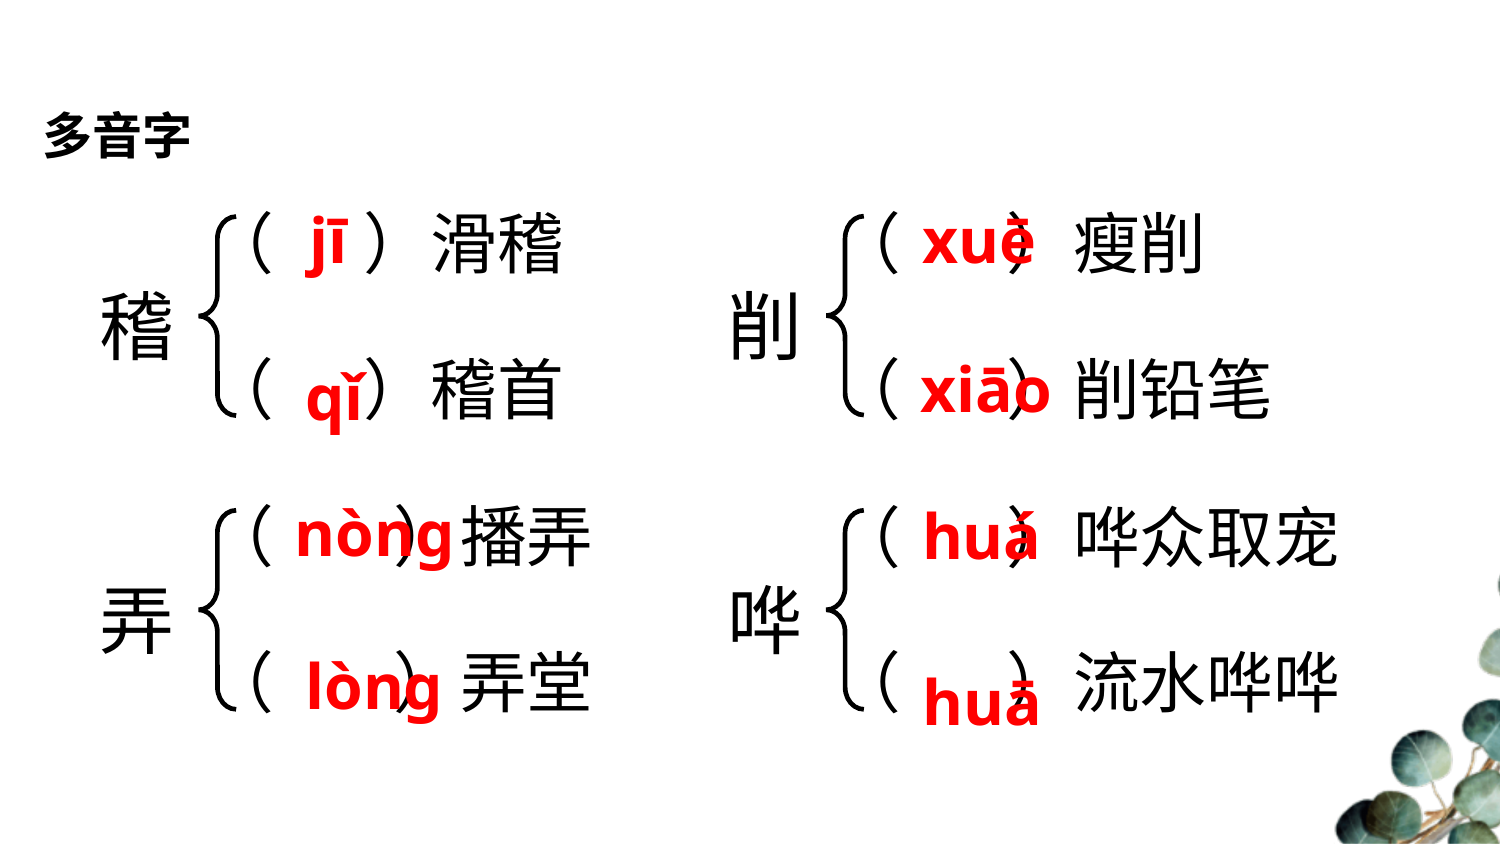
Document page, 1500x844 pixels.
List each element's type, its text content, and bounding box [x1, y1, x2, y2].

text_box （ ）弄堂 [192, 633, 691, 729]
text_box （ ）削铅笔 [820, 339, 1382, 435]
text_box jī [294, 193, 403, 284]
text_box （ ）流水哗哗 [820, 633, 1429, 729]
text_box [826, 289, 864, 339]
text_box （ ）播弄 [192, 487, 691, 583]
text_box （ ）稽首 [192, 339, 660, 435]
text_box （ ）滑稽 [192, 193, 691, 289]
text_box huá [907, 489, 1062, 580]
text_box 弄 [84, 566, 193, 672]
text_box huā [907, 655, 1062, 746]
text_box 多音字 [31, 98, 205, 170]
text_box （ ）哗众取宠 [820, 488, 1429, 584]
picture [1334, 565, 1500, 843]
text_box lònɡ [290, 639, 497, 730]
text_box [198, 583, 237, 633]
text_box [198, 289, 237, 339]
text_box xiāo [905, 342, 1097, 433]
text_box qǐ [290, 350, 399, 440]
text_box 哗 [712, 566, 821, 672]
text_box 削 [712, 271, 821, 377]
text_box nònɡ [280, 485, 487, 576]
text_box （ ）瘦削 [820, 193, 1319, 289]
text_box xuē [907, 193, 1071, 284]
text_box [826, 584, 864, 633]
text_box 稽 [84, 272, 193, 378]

··········

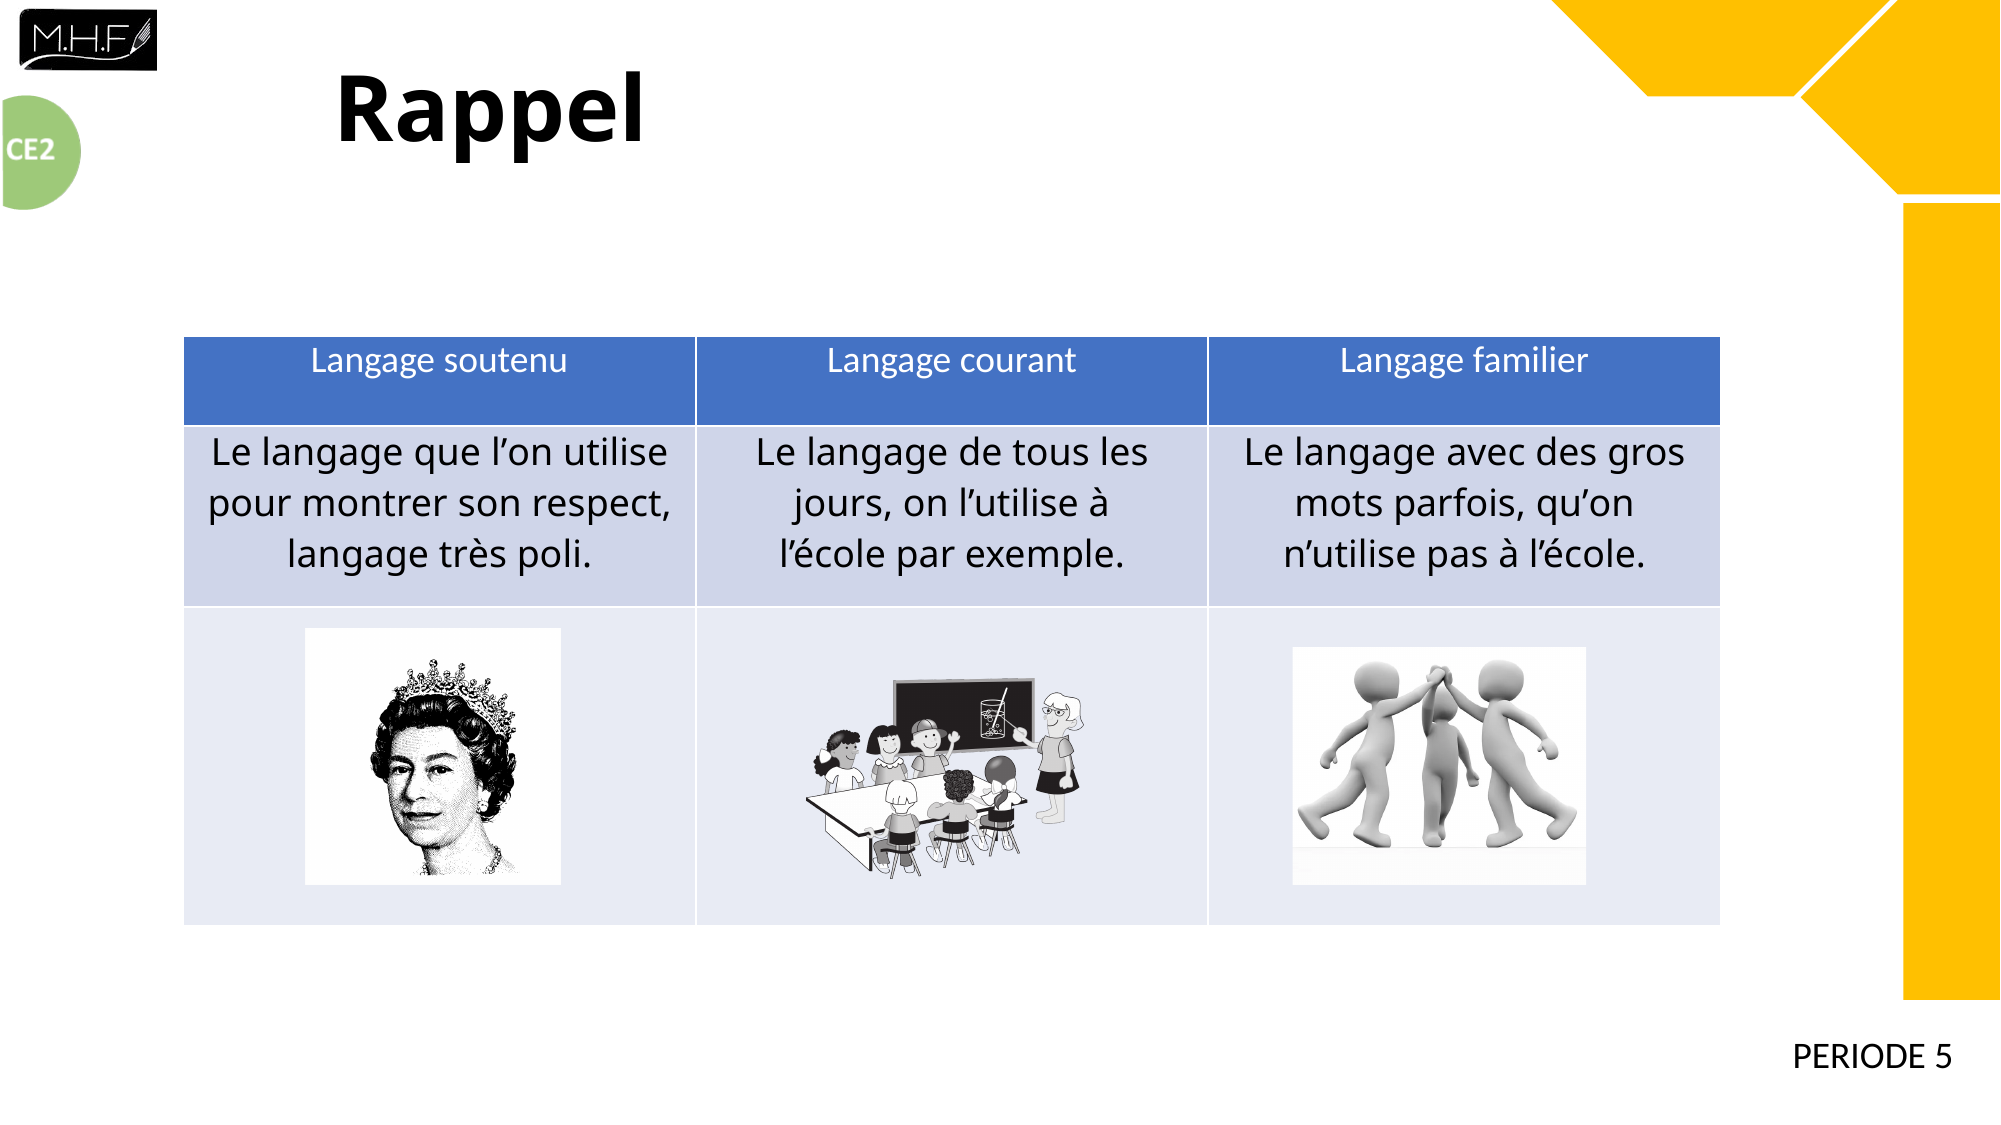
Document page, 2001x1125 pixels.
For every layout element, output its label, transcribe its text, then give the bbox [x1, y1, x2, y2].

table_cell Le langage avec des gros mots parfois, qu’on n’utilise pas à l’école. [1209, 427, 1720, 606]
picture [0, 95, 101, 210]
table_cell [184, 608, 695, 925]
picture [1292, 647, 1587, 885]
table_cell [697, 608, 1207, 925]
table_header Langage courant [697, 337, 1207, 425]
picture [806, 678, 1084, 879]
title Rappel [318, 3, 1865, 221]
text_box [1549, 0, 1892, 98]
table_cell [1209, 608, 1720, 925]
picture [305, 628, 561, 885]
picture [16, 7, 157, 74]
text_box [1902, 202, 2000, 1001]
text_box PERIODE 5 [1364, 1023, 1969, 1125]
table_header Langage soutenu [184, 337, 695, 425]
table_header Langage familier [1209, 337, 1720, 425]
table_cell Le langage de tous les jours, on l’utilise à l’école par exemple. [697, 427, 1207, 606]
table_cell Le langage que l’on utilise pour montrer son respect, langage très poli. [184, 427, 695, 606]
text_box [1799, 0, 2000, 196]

··········

Task item: Return each line from the material that includes the string "page".

Exercise answer:
Document page, 1500x844 pixels.
Document page, 2001x1125 pixels.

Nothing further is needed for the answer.